Arthur writes: "I use online shopping only for something which is not available locally. It is difficult to get an accurate idea of things online. I agree that being able to see and touch the item is just so superior to looking at pictures or reading a description. Having talked to a salesperson I often feel obliged to purchase the item even when I am not completely convinced it is what I want."

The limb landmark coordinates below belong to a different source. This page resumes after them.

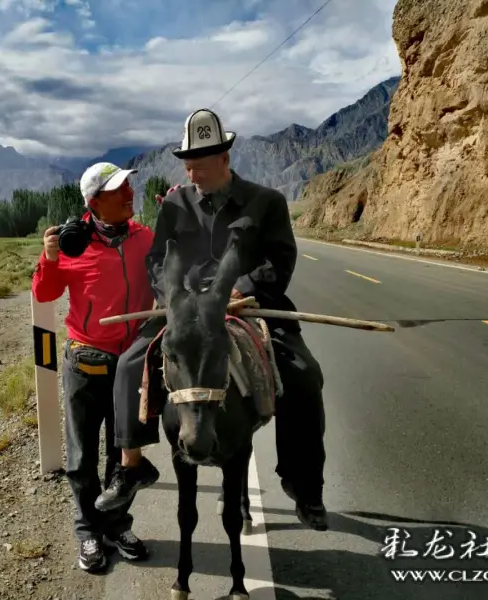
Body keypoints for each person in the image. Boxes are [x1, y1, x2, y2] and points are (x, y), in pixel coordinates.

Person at [94, 109, 329, 531]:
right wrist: (176, 298)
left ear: (224, 158)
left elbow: (282, 260)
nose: (191, 173)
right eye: (187, 165)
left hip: (250, 306)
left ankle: (304, 482)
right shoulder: (175, 204)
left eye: (198, 165)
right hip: (185, 310)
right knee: (131, 364)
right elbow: (156, 263)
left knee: (304, 374)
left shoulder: (267, 202)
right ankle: (129, 467)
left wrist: (243, 288)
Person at [31, 161, 155, 573]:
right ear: (95, 202)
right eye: (119, 188)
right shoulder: (73, 244)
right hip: (85, 365)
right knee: (82, 458)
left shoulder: (144, 237)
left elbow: (172, 273)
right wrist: (49, 259)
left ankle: (115, 525)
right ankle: (88, 533)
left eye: (128, 185)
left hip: (131, 364)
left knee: (124, 457)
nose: (129, 192)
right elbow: (45, 293)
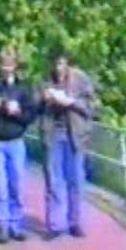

"I prefer being able to see what I'm buying at a bricks and mortar store," writes Deb. "With the unreliable sizings in women's clothes, I have found that buying online usually results in disappointment and the hassle of returning the item. But like you, I have been driven out of stores by the loud music. Woolworths and Coles are doing their best to force shoppers online by having poorly stocked shelves and cluttered aisles and playing loud music. And don't get me started on having to shout to be heard over the music at restaurants! Business owners could vastly improve their customers' experience just by turning down the volume (or better still, turning it off)."
Scott writes: "I detest online shopping and it is rare I do this. I never order takeaway food either. I like engaging with the assistant and generally have no issues even in large hardware stores. I do find I become invisible in cafes and restaurants though."